Caution: Always measure retrieval quality before and after reducing context. Cutting RAG context to save tokens can reduce answer accuracy. Run your evaluation set after each change to verify accuracy has not dropped. Cost and quality are a tradeoff — measure both.

Technique 4 — Use maxTokens to cap response length

The completion (maxTokens) is a hard cap on output tokens. Set it appropriate to your use case:

OpenAiChatOptions.builder()
    .model("gpt-4o-mini")
    .maxTokens(300)    // 300 tokens ≈ 200-250 words — enough for most support answers
    .build()

If users regularly need longer answers (detailed troubleshooting), set a higher limit — but monitor FINISH_REASON = LENGTH in your metrics.
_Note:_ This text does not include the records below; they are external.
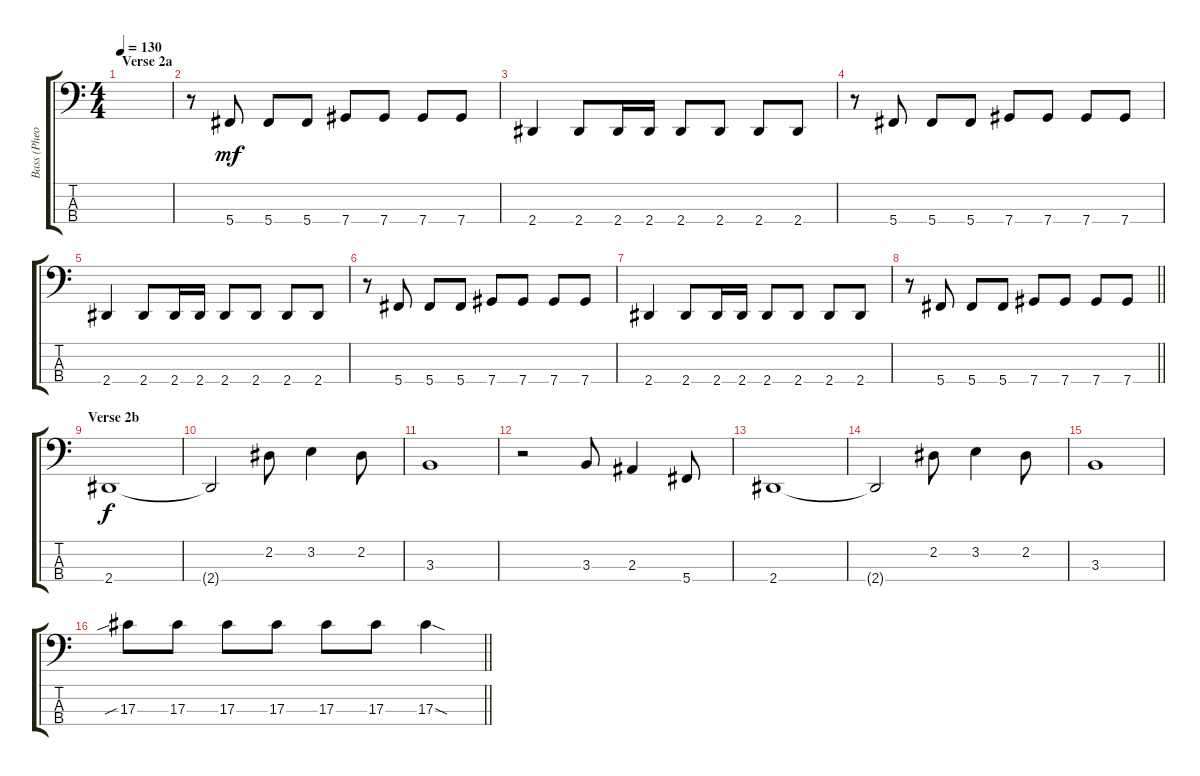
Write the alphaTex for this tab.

\track ("Bass (Pheonix)" "Bass (Pheo") {instrument electricbassfinger}
\staff {score tabs}
\tuning (Gb2 Db2 Ab1 Db1) {hide}
\ts (4 4)
\section ("" "Verse 2a")
\tempo 130
\clef f4
\ks c
|
r.8 5.4.8{dy mf} 5.4.8 5.4.8 7.4.8 7.4.8 7.4.8 7.4.8 |
2.4.4 2.4.8 2.4.16 2.4.16 2.4.8 2.4.8 2.4.8 2.4.8 |
r.8 5.4.8 5.4.8 5.4.8 7.4.8 7.4.8 7.4.8 7.4.8 |
2.4.4 2.4.8 2.4.16 2.4.16 2.4.8 2.4.8 2.4.8 2.4.8 |
r.8 5.4.8 5.4.8 5.4.8 7.4.8 7.4.8 7.4.8 7.4.8 |
2.4.4 2.4.8 2.4.16 2.4.16 2.4.8 2.4.8 2.4.8 2.4.8 |
\barLineRight lightlight
r.8 5.4.8 5.4.8 5.4.8 7.4.8 7.4.8 7.4.8 7.4.8 |
\section ("" "Verse 2b")
2.4.1{dy f} |
2.4{t}.2 2.2.8 3.2.4 2.2.8 |
3.3.1 |
r.2 3.3.8 2.3.4 5.4.8 |
2.4.1 |
2.4{t}.2 2.2.8 3.2.4 2.2.8 |
3.3.1 |
\barLineRight lightlight
17.3{sib}.8 17.3.8 17.3.8 17.3.8 17.3.8 17.3.8 17.3{sod}.4
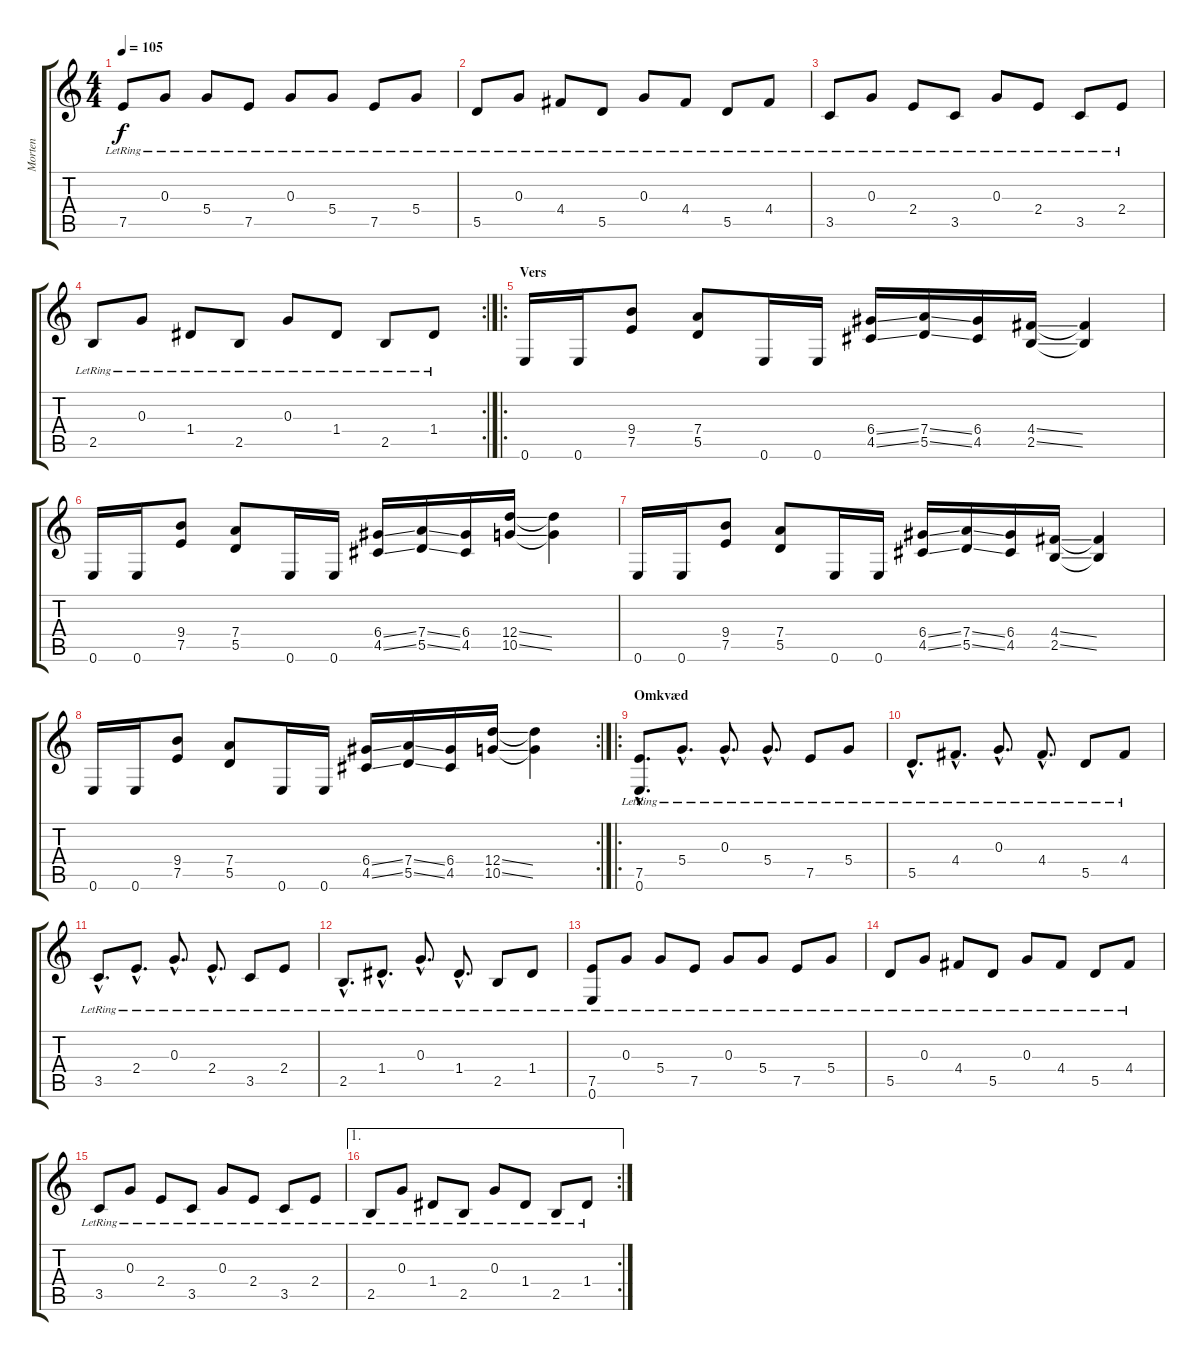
\track ("Morten" "Morten") {instrument distortionguitar}
\staff {score tabs}
\tuning (E4 B3 G3 D3 A2 E2) {hide}
\ts (4 4)
\tempo 105
\clef g2
\ks c
7.5{lr}.8{dy f} 0.3{lr}.8 5.4{lr}.8 7.5{lr}.8 0.3{lr}.8 5.4{lr}.8 7.5{lr}.8 5.4{lr}.8 |
5.5{lr}.8 0.3{lr}.8 4.4{lr}.8 5.5{lr}.8 0.3{lr}.8 4.4{lr}.8 5.5{lr}.8 4.4{lr}.8 |
3.5{lr}.8 0.3{lr}.8 2.4{lr}.8 3.5{lr}.8 0.3{lr}.8 2.4{lr}.8 3.5{lr}.8 2.4{lr}.8 |
\rc 2
2.5{lr}.8 0.3{lr}.8 1.4{lr}.8 2.5{lr}.8 0.3{lr}.8 1.4{lr}.8 2.5{lr}.8 1.4{lr}.8 |
\ro
\section ("" "Vers")
0.6.16{volume 16 instrument distortionguitar} 0.6.16 (9.4 7.5).8 (7.4 5.5).8 0.6.16 0.6.16 (6.4{ss} 4.5{ss}).16 (7.4{ss} 5.5{ss}).16 (6.4 4.5).16 (4.4{ss} 2.5{ss}).16 (4.4{t} 2.5{t}).4 |
0.6.16 0.6.16 (9.4 7.5).8 (7.4 5.5).8 0.6.16 0.6.16 (6.4{ss} 4.5{ss}).16 (7.4{ss} 5.5{ss}).16 (6.4 4.5).16 (12.4{ss} 10.5{ss}).16 (12.4{t} 10.5{t}).4 |
0.6.16 0.6.16 (9.4 7.5).8 (7.4 5.5).8 0.6.16 0.6.16 (6.4{ss} 4.5{ss}).16 (7.4{ss} 5.5{ss}).16 (6.4 4.5).16 (4.4{ss} 2.5{ss}).16 (4.4{t} 2.5{t}).4 |
\rc 2
0.6.16 0.6.16 (9.4 7.5).8 (7.4 5.5).8 0.6.16 0.6.16 (6.4{ss} 4.5{ss}).16 (7.4{ss} 5.5{ss}).16 (6.4 4.5).16 (12.4{ss} 10.5{ss}).16 (12.4{t} 10.5{t}).4 |
\ro
\section ("" "Omkvæd")
(7.5{hac lr} 0.6{hac lr}).8{d volume 16 instrument electricguitarclean} 5.4{hac lr}.8{d} 0.3{hac lr}.8{d} 5.4{hac lr}.8{d} 7.5{lr}.8 5.4{lr}.8 |
5.5{hac lr}.8{d} 4.4{hac lr}.8{d} 0.3{hac lr}.8{d} 4.4{hac lr}.8{d} 5.5{lr}.8 4.4{lr}.8 |
3.5{hac lr}.8{d} 2.4{hac lr}.8{d} 0.3{hac lr}.8{d} 2.4{hac lr}.8{d} 3.5{lr}.8 2.4{lr}.8 |
2.5{hac lr}.8{d} 1.4{hac lr}.8{d} 0.3{hac lr}.8{d} 1.4{hac lr}.8{d} 2.5{lr}.8 1.4{lr}.8 |
(7.5{lr} 0.6{lr}).8 0.3{lr}.8 5.4{lr}.8 7.5{lr}.8 0.3{lr}.8 5.4{lr}.8 7.5{lr}.8 5.4{lr}.8 |
5.5{lr}.8 0.3{lr}.8 4.4{lr}.8 5.5{lr}.8 0.3{lr}.8 4.4{lr}.8 5.5{lr}.8 4.4{lr}.8 |
3.5{lr}.8 0.3{lr}.8 2.4{lr}.8 3.5{lr}.8 0.3{lr}.8 2.4{lr}.8 3.5{lr}.8 2.4{lr}.8 |
\ae 1
\rc 2
2.5{lr}.8 0.3{lr}.8 1.4{lr}.8 2.5{lr}.8 0.3{lr}.8 1.4{lr}.8 2.5{lr}.8 1.4{lr}.8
If it exceeds 5%, responses are being cut off and maxTokens is too low for those queries.

Technique 5 — Prompt caching

OpenAI, Anthropic, and Google all offer prompt caching — when the same prefix appears in repeated requests, the provider caches the computed KV state and charges reduced rates for the cached portion (typically 50–90% discount).

For the support assistant, the system prompt (150 tokens) and common RAG context for the same document (500 tokens) are good candidates for caching.

OpenAI prompt caching is automatic for prompts over 1,024 tokens. Anthropic requires the cache_control parameter:

// Spring AI handles cache_control via options for Anthropic
ChatOptions options = AnthropicChatOptions.builder()
        .model("claude-haiku-20240307")
        .build();

The system prompt is automatically eligible for caching when using Claude. For the support assistant where the system prompt is identical on every request, caching saves the system prompt tokens on every request after the first.

Tip: To maximise cache hit rate, put stable content (system prompt, static RAG context) at the beginning of your prompt and variable content (user message, conversation history) at the end. Caching works on the prefix — the longer the stable prefix, the higher the hit rate.

Technique 6 — Deduplicate embedding calls

Every vectorStore.add() call sends text to the embedding API. If you re-ingest the same document repeatedly (e.g., every deployment), you pay for redundant embeddings.

Add a content hash to skip unchanged documents:

void ingestIfChanged(Resource resource, String source) {
    String contentHash = computeHash(resource);

    // Check if this source + hash already exists in metadata
    List<Document> existing = vectorStore.similaritySearch(
        SearchRequest.query("hash check")
            .withTopK(1)
            .withFilterExpression("source == '" + source + "' && contentHash == '" + contentHash + "'")
    );

    if (!existing.isEmpty()) {
        log.debug("Skipping unchanged document: {}", source);
        return;
    }

    // Delete old version, ingest new
    deleteBySource(source);
    ingestFile(resource, source, contentHash);
}

private String computeHash(Resource resource) {
    try (InputStream is = resource.getInputStream()) {
        return DigestUtils.md5DigestAsHex(is);
    } catch (IOException e) {
        throw new RuntimeException(e);
    }
}

For a knowledge base of 100 documents that rarely changes, this eliminates 99% of embedding costs after the initial ingestion.

Cost monitoring dashboard

Track these four numbers weekly:

// Weekly cost estimation (log to Slack/PagerDuty)
@Scheduled(cron = "0 0 9 * * MON")
void weeklyTokenReport() {
    long promptTokens = meterRegistry.counter("ai.tokens.prompt").count();
    long completionTokens = meterRegistry.counter("ai.tokens.completion").count();

    // gpt-4o-mini pricing
    double inputCost  = (promptTokens     / 1_000_000.0) * 0.15;
    double outputCost = (completionTokens / 1_000_000.0) * 0.60;
    double totalCost  = inputCost + outputCost;

    log.info("Weekly AI cost report: promptTokens={} completionTokens={} estimatedCost=${:.2f}",
        promptTokens, completionTokens, totalCost);
}

Note: Token costs decrease over time as models improve and competition increases. The techniques here are about managing costs at current prices — but the architectural discipline (right-sizing models, bounding context, measuring everything) is valuable regardless of the absolute price per token.